- YOUR OBJECTIVE
Leave out the pictures and restate the rest of the data exactly.

- Dataset entries
===============
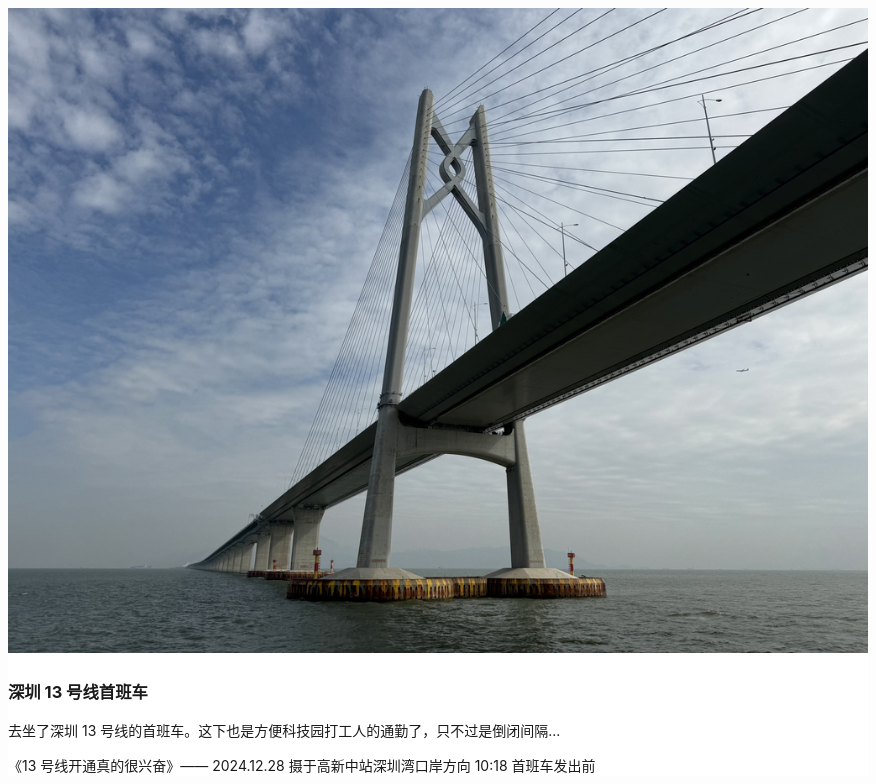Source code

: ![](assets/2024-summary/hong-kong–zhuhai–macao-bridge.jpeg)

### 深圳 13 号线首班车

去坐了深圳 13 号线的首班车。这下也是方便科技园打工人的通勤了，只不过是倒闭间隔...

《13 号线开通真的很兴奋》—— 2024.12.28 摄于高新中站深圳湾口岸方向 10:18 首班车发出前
===============
- ANSWER TO THE PROBLEM
Source code

: ![](assets/2024-summary/hong-kong–zhuhai–macao-bridge.jpeg)

### 深圳 13 号线首班车

去坐了深圳 13 号线的首班车。这下也是方便科技园打工人的通勤了，只不过是倒闭间隔...

《13 号线开通真的很兴奋》—— 2024.12.28 摄于高新中站深圳湾口岸方向 10:18 首班车发出前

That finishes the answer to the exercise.